= George Plunkett (photographer) =

English photographer

George Arthur Frank Plunkett (March 1913-2006) was an English photographer. Plunkett was born in Norwich, and from 1931 to 2006 he built a comprehensive photographic survey of his home city and further afield. His written work includes five papers for the Norfolk and Norwich Archaeological Society, published in the society's transactions, and two published books.
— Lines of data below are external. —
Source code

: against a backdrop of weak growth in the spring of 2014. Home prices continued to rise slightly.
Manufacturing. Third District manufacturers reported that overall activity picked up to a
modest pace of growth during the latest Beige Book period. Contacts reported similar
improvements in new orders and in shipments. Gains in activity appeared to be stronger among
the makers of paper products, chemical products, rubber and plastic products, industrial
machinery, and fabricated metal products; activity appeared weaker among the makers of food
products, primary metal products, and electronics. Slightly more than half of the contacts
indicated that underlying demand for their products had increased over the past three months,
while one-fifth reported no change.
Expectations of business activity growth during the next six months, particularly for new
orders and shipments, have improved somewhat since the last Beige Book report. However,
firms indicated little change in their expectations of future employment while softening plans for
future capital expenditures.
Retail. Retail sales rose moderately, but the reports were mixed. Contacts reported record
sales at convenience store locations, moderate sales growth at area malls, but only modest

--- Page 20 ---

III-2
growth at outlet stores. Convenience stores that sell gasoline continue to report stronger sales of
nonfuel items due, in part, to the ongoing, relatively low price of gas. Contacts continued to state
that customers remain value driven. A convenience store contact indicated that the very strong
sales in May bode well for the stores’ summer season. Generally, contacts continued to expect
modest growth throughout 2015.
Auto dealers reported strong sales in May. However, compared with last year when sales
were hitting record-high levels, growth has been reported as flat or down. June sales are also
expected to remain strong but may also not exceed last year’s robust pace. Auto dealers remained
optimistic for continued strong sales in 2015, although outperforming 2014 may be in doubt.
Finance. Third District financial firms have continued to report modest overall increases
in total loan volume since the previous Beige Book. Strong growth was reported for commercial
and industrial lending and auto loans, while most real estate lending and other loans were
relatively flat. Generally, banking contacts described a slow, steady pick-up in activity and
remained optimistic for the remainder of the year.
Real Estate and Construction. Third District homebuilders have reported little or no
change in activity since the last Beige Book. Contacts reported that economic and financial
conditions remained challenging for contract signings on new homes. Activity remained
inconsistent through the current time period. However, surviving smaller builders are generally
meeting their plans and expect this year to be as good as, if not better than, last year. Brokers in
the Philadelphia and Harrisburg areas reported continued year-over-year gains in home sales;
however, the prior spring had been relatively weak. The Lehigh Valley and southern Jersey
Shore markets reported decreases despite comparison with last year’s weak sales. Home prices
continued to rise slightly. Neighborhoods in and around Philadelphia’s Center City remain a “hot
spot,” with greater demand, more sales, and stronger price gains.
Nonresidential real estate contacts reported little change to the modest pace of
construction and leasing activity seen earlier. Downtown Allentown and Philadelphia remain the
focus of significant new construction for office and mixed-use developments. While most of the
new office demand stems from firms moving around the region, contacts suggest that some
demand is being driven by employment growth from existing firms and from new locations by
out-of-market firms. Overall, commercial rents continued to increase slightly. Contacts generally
From February 2016, a permanent exhibition of Plunkett's work has been on show in the George Plunkett Room at the Sir Garnet pub in Norwich, close to the market square.

==Biography==
After attending Avenue Road School and later the City of Norwich School, Plunkett commenced work at the Norwich Public Health Department in March 1929. During the Second World War, he served with the RAF from January 1941 to February 1946. After the war ended, he returned to work in his previous employment, where he met his future wife, Margaret. The couple had two sons. Plunkett retired from the local authority in March 1973 and worked for Norwich Union before retiring in March 1978, aged 65.

==Photographic career==
Plunkett started photographing Norwich in 1931 after acquiring a box camera. Realising its limitations, he replaced it the following year with an Ensign Carbine Number 7, which he used for the rest of his career. In 2000, his complete collection of Norwich photographs were made available on the internet.